Lohmeier sketches a comprehensive chronological history of Marxism in Chapters 3-5 and cites his reason for doing so: “…the ideological insistence that because one group of people is privileged it is necessarily a class of oppressors, and is therefore evil, all-too-naturally becomes justification for violence against that group,” Lohmeier writes in Chapter 4.
“Such a twisted view of humanity allows the practitioners of Marxism to harbor a victim mentality, and to point the finger at other citizens and blame them for life’s difficulties,” he concludes.
Chapter 5 shows us the many different faces of Marxism with the Marxist-inspired BLM front and center. BLM is one piece of a multifaceted Marxist puzzle designed to divide and antagonize different racial groups, and to their credit BLM has done a masterful job of making communistic principles popular, beginning with the choice of their name.
“‘Black lives matter’ is an irresistible slogan, and it was intentionally designed to be such. Because the slogan is irresistible, revolutionaries weaponize it to their advantage, shaming others who are not willing to bow down and apologize for their privilege or utter compelled phrases under the threat of violence,” Lohmeier writes.
Lohmeier notes at the conclusion of Chapter 5 that while military servicemembers have a legal obligation to remain apolitical, “Servicemembers are allowed to support the BLM movement.
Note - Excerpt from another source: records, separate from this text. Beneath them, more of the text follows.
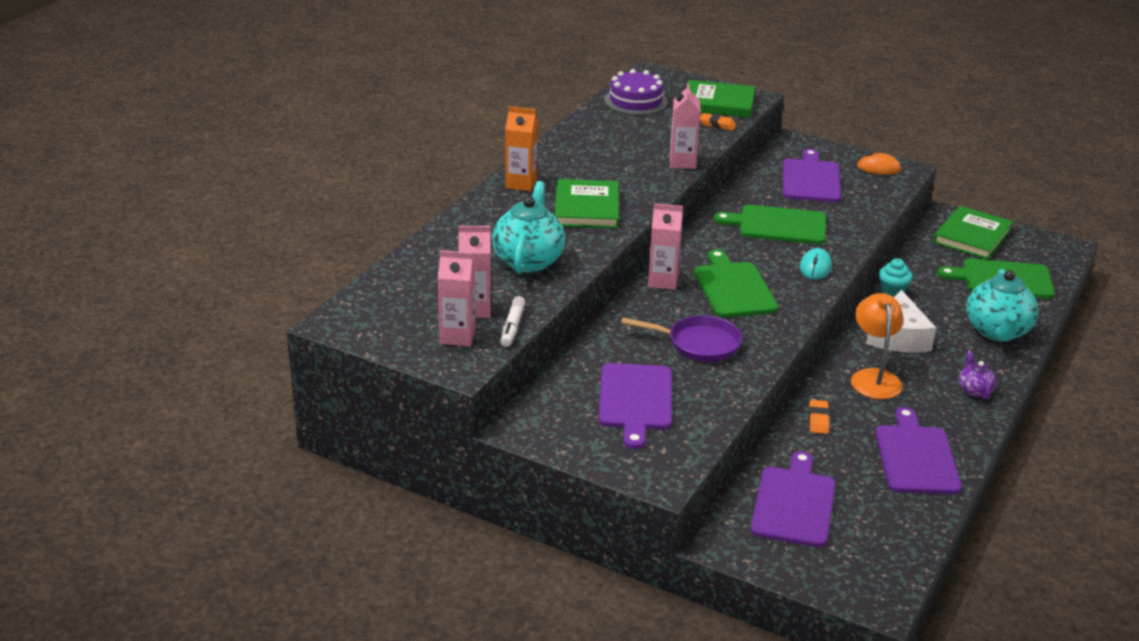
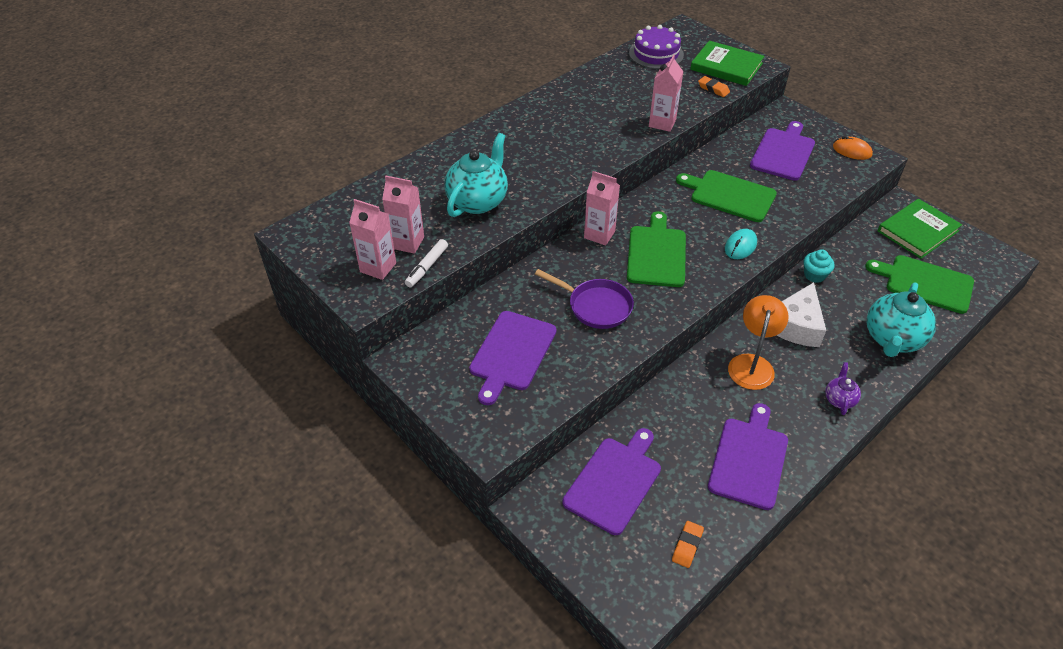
camera: 20 degrees right, 15 degrees up
orange carton [505,106,538,191] -> none
green book [555,179,619,228] -> none
orange eraser [809,400,830,434] -> orange eraser moved to [672,521,704,568]

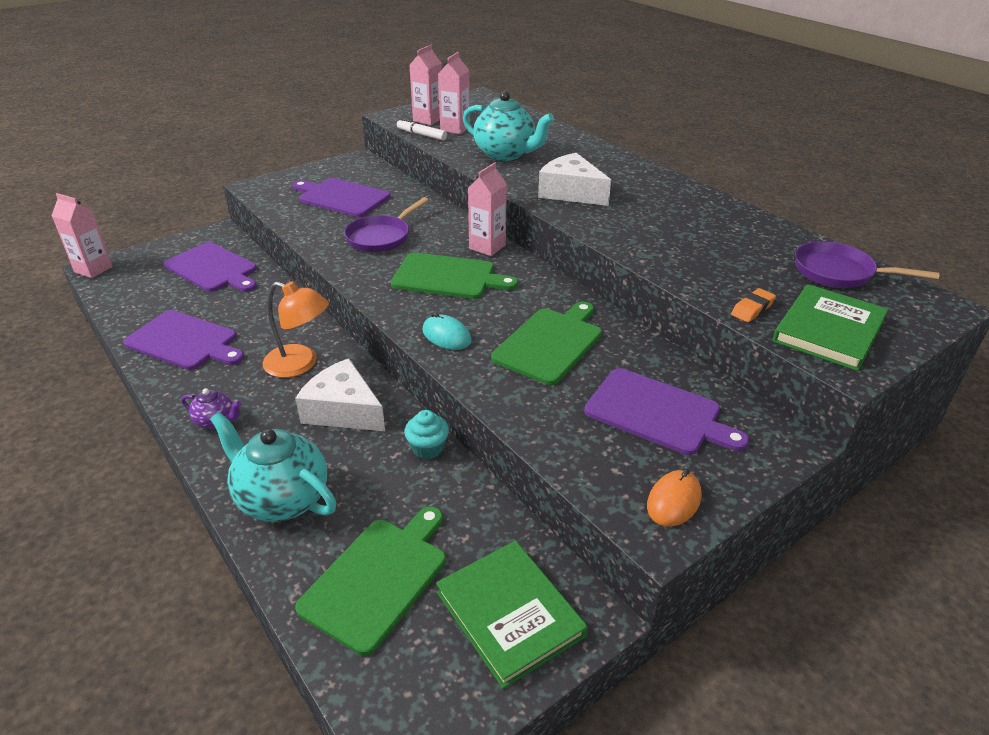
camera: 95 degrees right, 10 degrees down
purple cake [629,25,684,69] -> purple pan [795,241,940,288]
pink carton [649,55,684,132] -> pink carton moved to [51,193,113,278]
orange eraser [672,521,704,568] -> none
none -> white cheese [538,153,611,206]

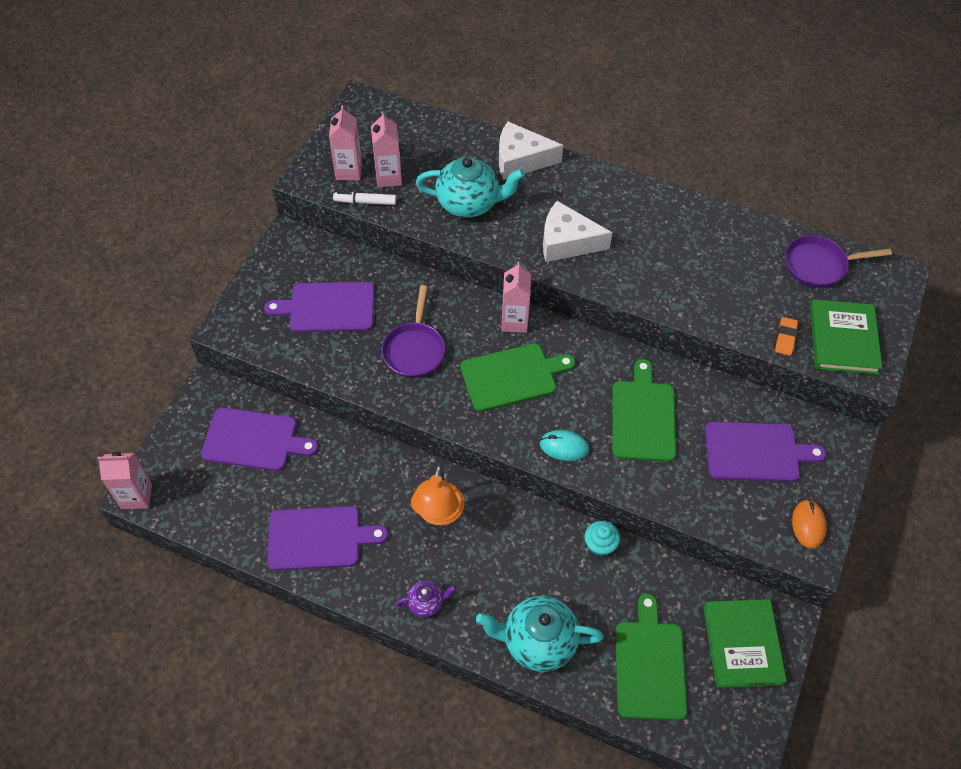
camera: 30 degrees left, 20 degrees up
orange lamp [263,282,329,378] -> orange lamp turned 105 degrees clockwise [411,464,464,525]
white cheese [295,358,385,431] -> white cheese moved to [499,122,563,180]
green book [436,541,588,689] -> green book turned 60 degrees clockwise [703,599,787,688]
They are not, however, allowed to criticize it.”
Chapter 6 (The New American Military Culture) consists of personal anecdotes from the author, including exit interviews Lohmeier conducted illustrating why many experienced servicemembers are leaving the military in droves amid identity politics and DefSec Lloyd Austin’s Salem-esque witch hunt for “extremists.”
The sober-titled The Wrath to Come final chapter includes an illuminating transcript from Tucker Carlson’s January 19, 2021 broadcast about the left’s increasingly dangerous rhetoric towards conservatives. “I recognized that kind of rhetoric,” Lohmeier writes. “It was the ideologically possessed rhetoric of genocide.”
Lohmeier suggests stemming the incoming tide of Marxism is up to all of us, advising us to educate ourselves and “choose to be the kind of citizen that allows civil society to flourish.” He encourages us to avoid anger and violence, be courageous, pay attention, speak up and “help others see that lies and stereotypes based on sex, race, and other demographics only further divide the country.”
A chilling and sobering read, Lohmeier deserves a medal for courage in writing this vitally important book. If you read one work this year about the dangers of Critical Race Theory, identity politics and Marxist ideology, you won’t do better than Irresistible Revolution.